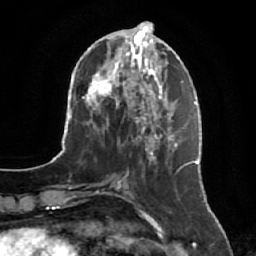
Breast MRI, one axial slice. Position 23 of 64 along the scan axis. Cropped to one breast. Dynamic contrast-enhanced series, time point 2 of 7 at this slice position (early post-contrast). 1.5 T. TE 2.5 ms, TR 5.2 ms. 2.5 mm slice thickness. 256 × 256 image matrix, field of view 180 × 180 mm. Female patient.
Outlined on this slice (semi-automatic segmentation, software-assisted and operator-edited):
- enhancing-tissue mask used for the functional tumour volume (all voxels passing the contrast-enhancement thresholds inside the analysis volume; usually the tumour): bounding box (x1, y1, x2, y2) in pixels: (141, 134, 188, 211)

- _THE TASK_: Report every line of the material above in which "slice" appears.

- _OUTPUT FOR THIS TASK_:
Breast MRI, one axial slice. Position 23 of 64 along the scan axis. Cropped to one breast. Dynamic contrast-enhanced series, time point 2 of 7 at this slice position (early post-contrast). 1.5 T. TE 2.5 ms, TR 5.2 ms. 2.5 mm slice thickness. 256 × 256 image matrix, field of view 180 × 180 mm. Female patient.
Outlined on this slice (semi-automatic segmentation, software-assisted and operator-edited):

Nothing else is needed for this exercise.